Best of all is DMSO comes with minimal side effects, and the main one that people complain about is definitely bad if you’re a vampire.
That’s because the two main side effects people complain about in regards to DMSO use are headaches and a strong garlicky odor emitted from the skin and mouth.
The headaches generally only occur when people are taking extremely strong doses, clinically-sized doses if you will. The odor, on the other hand, can come from just a few drops applied to the skin. It doesn’t happen with everyone though.
It has been reported the odor can be so strong though that it causes others to leave the room. But this report was, again, concerned with clinically-sized dosage.
The word of warning concerning DMSO is when it’s mixed with other substances, it will take those substances straight past the skin and into the body.
That’s why you really have to be careful when using it.
If you were to mix DMSO with other, normally safe, ingredients, they can have some pretty severe side effects.
For example, while it might seem like mixing DMSO with menthol (a common ingredient in topical analgesics) is a good idea, doing so could hurt your kidneys and other organs, because undiluted menthol in the body isn’t good for you.
Same thing with diluting it. Most DMSO solutions are a 3 to 1 mix of DMSO and water.
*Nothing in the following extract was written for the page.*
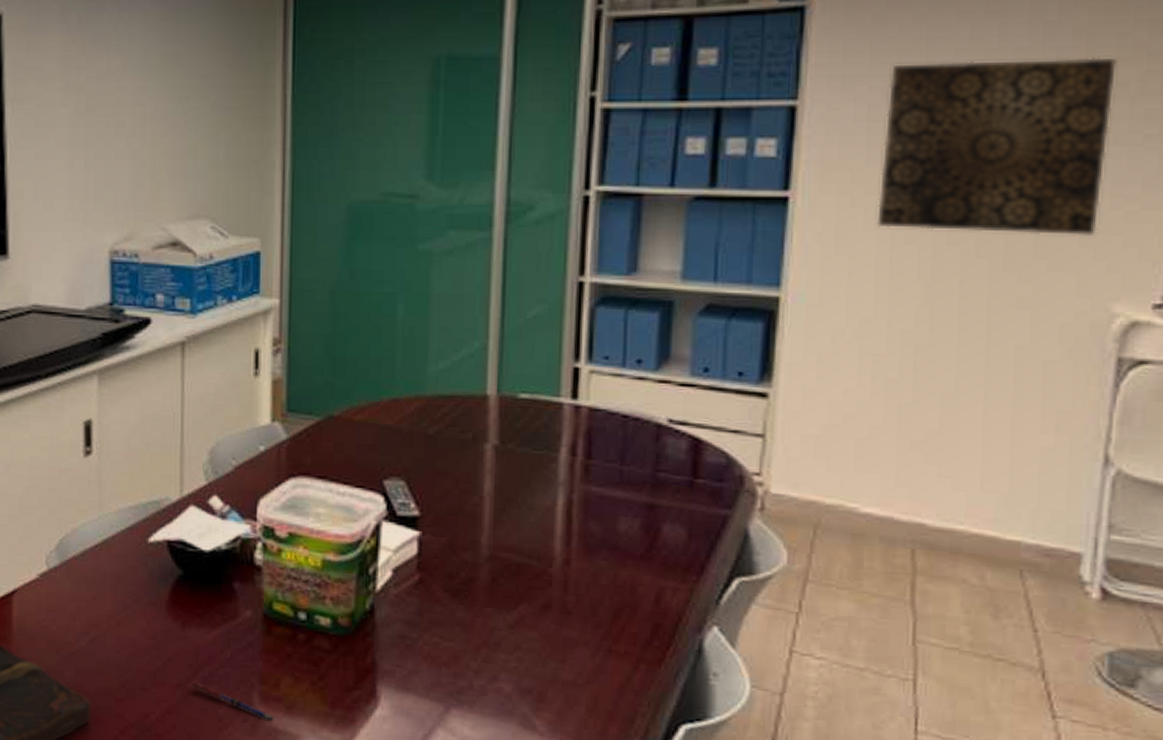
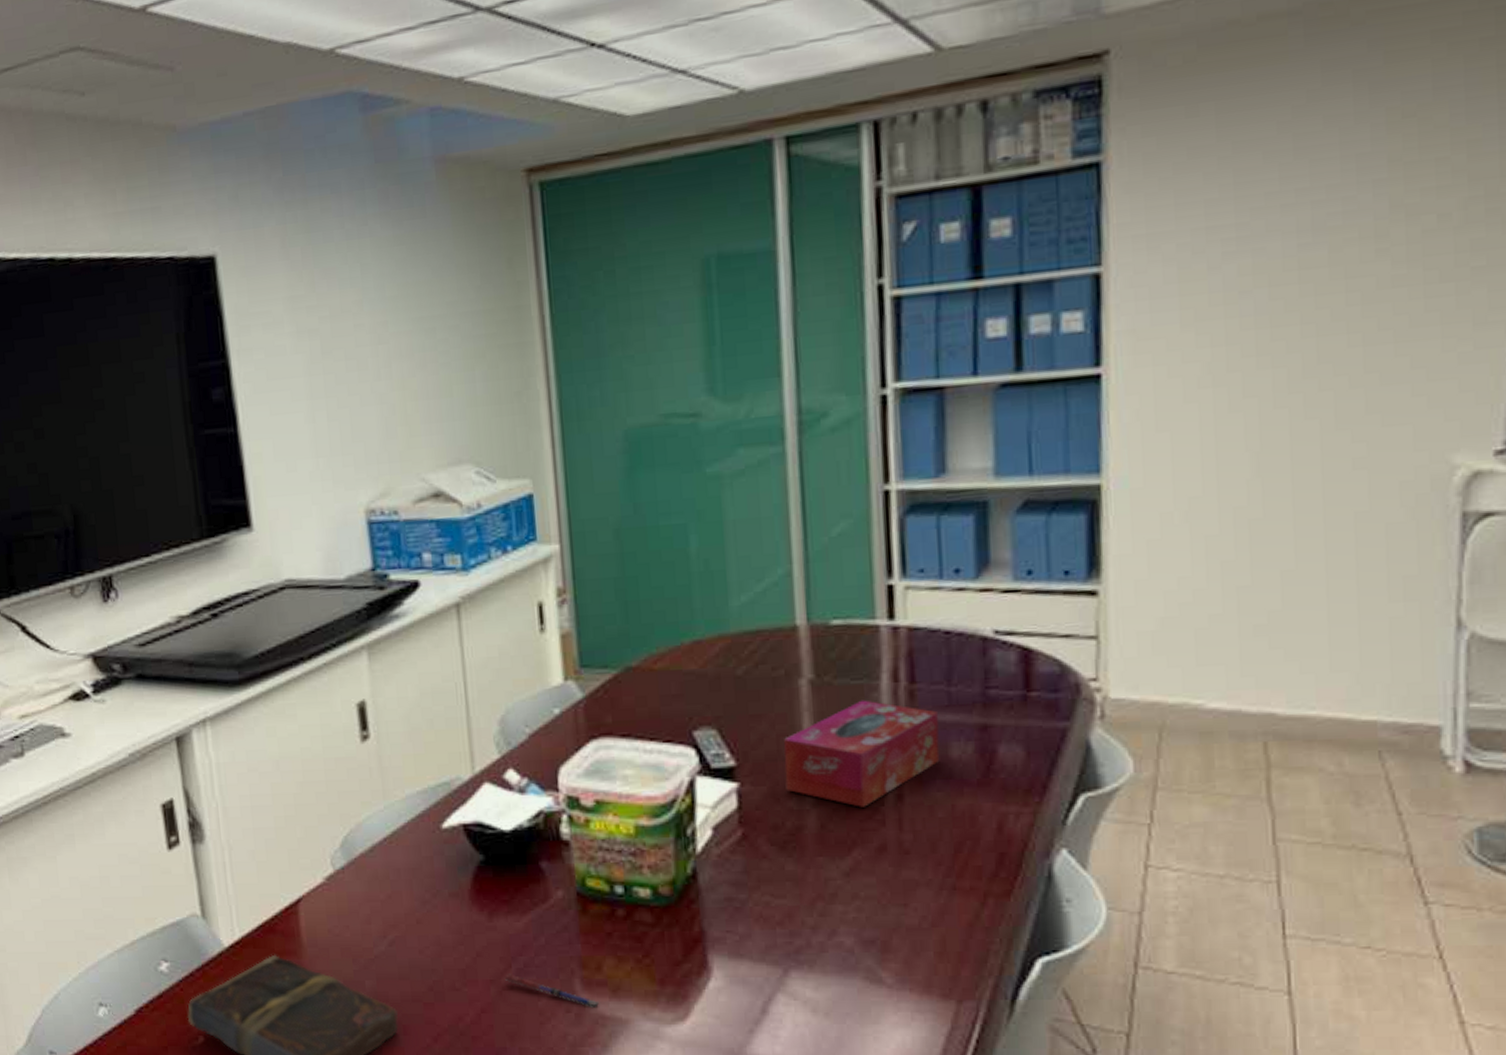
tissue box: none [463,469,609,567] -> present [783,700,940,807]
wall art: present [877,57,1116,237] -> none [1196,188,1437,398]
Mix the DMSO with regular tap water, and that means the DMSO will be taking whatever chemicals are in the water and moving that into your body.
Not good.
But, at the end of the day, it’s still a great solution to start using if you want to avoid reliance on your normal pain killers and inflammatories.
Most physicians aren’t all that familiar with DMSO. So while you’ll want to inquire of a physician before using DMSO, it might be a tough battle to find one knowledgeable on it.
I recommend trying to find a doctor practicing functional medicine and getting their professional recommendation so you can understand its most proper and best uses.